Labor also accused Dutton of igniting the cultural war. Although Albanes stood in front of two Aboriginal flags on Australian flags and media announcements, Dutton had said that as prime minister, he would only stand in front of the flag.

Aboriginal Australians make up 4% of the population and are the most unfavorable ethnic minority in the United States.

Since Conservative John Howard's conservative John Howard in 2004, Albanese has become Australia's first Australian Prime Minister to lead a party in an election victory.

Howard's 11-year reign ended in the next general election in 2007. Like Dutton, Howard lost seats in parliament and government. Howard's departure coincided with the beginning of a period of extraordinary political instability that created a revolving door for political leaders. Since Howard, there have been six prime ministers, including one who has held the role twice in a separate term of three years apart.

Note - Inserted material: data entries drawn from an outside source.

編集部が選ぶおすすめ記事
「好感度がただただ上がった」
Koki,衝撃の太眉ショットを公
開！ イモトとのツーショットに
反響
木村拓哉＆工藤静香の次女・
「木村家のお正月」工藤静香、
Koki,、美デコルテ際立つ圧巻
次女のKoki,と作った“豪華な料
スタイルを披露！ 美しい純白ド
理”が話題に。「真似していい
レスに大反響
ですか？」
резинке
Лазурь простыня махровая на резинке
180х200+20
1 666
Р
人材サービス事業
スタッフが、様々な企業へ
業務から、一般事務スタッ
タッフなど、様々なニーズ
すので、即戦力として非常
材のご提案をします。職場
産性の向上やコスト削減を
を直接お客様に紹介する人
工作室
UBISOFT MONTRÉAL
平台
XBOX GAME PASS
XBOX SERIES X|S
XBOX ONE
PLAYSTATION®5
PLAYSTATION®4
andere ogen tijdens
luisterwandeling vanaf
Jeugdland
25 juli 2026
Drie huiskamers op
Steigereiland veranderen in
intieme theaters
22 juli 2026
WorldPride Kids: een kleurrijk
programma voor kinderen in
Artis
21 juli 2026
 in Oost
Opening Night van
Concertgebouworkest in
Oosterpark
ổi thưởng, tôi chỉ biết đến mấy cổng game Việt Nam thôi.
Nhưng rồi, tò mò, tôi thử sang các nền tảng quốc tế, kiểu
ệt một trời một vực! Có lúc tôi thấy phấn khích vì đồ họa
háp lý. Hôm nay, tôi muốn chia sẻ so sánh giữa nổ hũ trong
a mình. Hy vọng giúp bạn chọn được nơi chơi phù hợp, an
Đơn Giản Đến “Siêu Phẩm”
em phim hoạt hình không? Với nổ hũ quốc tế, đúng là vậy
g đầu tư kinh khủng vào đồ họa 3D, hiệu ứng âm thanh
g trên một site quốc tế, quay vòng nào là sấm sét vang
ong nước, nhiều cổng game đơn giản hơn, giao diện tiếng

Albanes said the first world leader congratulated his election victory as Papua New Guinea Prime Minister James Marape

“He is a very good friend,” Albanese said. "I told him that it's still time to call."

Albanis also spoke with New Zealand Prime Minister Christopher Luxon and received congratulatory texts from British Prime Minister Kier Starmer and French President Emmanuel Macron.

Albanis said he will talk to Indonesian President Prabowo Subuming and Ukrainian President Vodimir Zelensky later on Sunday.